O Dólar Lama
Nunca tive muita simpatia pelos políticos chineses. Apesar de, como grande parte da juventude da minha geração, ter comprado e lido o famoso “livro vermelho” do Mao, nunca senti qualquer atracção pelo maoísmo nem pelos maoístas e pelas suas “revoluções a todo o vapor”, considero que a chamada “revolução cultural” – que de revolução só teve o nome – constituiu um período negro da história da China, com as suas dezenas de milhares de mortos e uma espécie de genocídio cultural e, para mim, a política chinesa actual reúne o pior de dois sistemas: um socialismo completamente abastardado na sua essência e o capitalismo mais selvagem.
Deixei, há muito, de ter qualquer tipo de reverência pelo Dalai Lama, pela sua obra escrita e pelo que ele representa. Não compreendo como é que se pode atribuir qualquer credibilidade a alguém que, enquanto exerceu o poder político, tratava mais de 90% do seu povo como uma mera mercadoria livremente transaccionável pelos detentores da riqueza. Também não percebo como se pôde atribuir o Nobel da Paz a um urubu com penas de pavão, mas como o mesmo prémio foi atribuído a um facínora como Henry Kissinger já tenho de considerar tudo normal, até um “porco a andar de bicicleta” ou um elefante a “saltitar levemente de nenúfar em nenúfar”.
Faz parte do conhecimento comum que, no Tibete, os “monges” têm travado, ao longo do tempo, ferozes batalhas pelo poder, atitude que não tem paralelo noutros países de similar cultura no sudeste asiático. Considerar como “lutadores pela liberdade” um bando de assassinos que pilhou e queimou centenas de estabelecimentos apenas porque pertenciam a pacatos cidadãos chineses, dos quais várias dezenas foram barbaramente chacinados pelo "hediondo crime" de serem chineses, equivale a considerar como “lutador pela liberdade” um Pinochet ou um Videla. Cada qual fica com os heróis que merece.
Não sei se o Tibete tem razões históricas para reclamar a sua independência ou não. Mas, mesmo aceitando que as tenha, apoiar o regresso ao poder teocrático do Dalai Lama seria o mesmo que pugnar pelo regresso da Europa ao tempo dos Estados Pontifícios, com as leis cívicas de cada país a serem substituídas pelo Direito Canónico e os Tribunais pela Inquisição.

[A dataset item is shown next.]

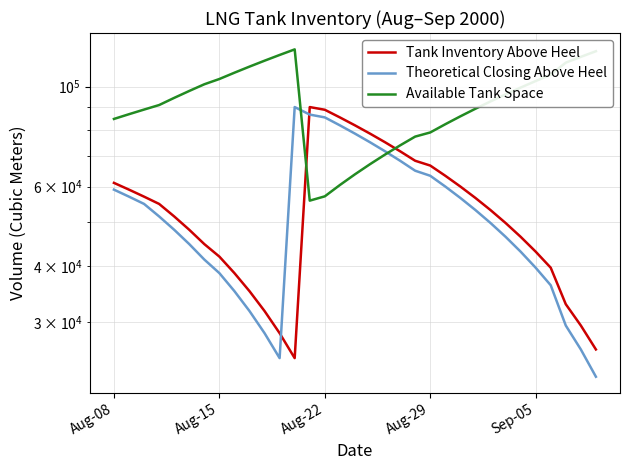

Which series has the largest total across all categories?

Available Tank Space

Por tudo isso e mais algumas coisas, tenho evitado referir-me à questão do Tibete. Mas, no meio do alarido ao redor da tocha olímpica, acho que anda muita gente a querer fazer lavagens ao cérebro, em exercícios descarados de hipocrisia e de uma ainda mais descarada manipulação. Aqui está um exemplo claro do que tem sido o comportamento da maioria dos órgãos de comunicação ocidentais, mas há dezenas de outros, se nos dermos ao trabalho de procurar.

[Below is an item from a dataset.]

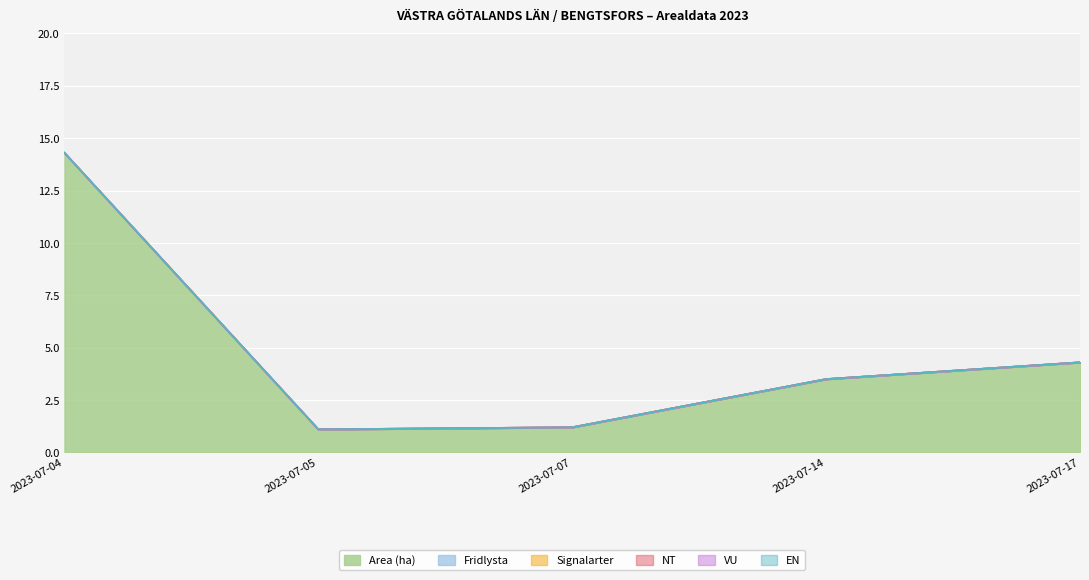

True or false: Fridlysta has more than 2 interior local peaks.

False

Como refere Simon Barnes na sua coluna do Times do passado dia 11, “talvez os ocidentais pensem que há qualquer coisa de errado com as pessoas chinesas em si mesmas”. Se for assim, acho mesmo que “perdemos o fio à meada”.
1 comentário:
Diz também, o artigo, que nunca soubemos "arrumar" a China nas nossas cabeças... pois é... e agora parece-me que no meio disto tudo, de informação retorcida e verdades contadas a menos de meio e contos acrescentado de muitos pontos: "perdemos o fia à meada"!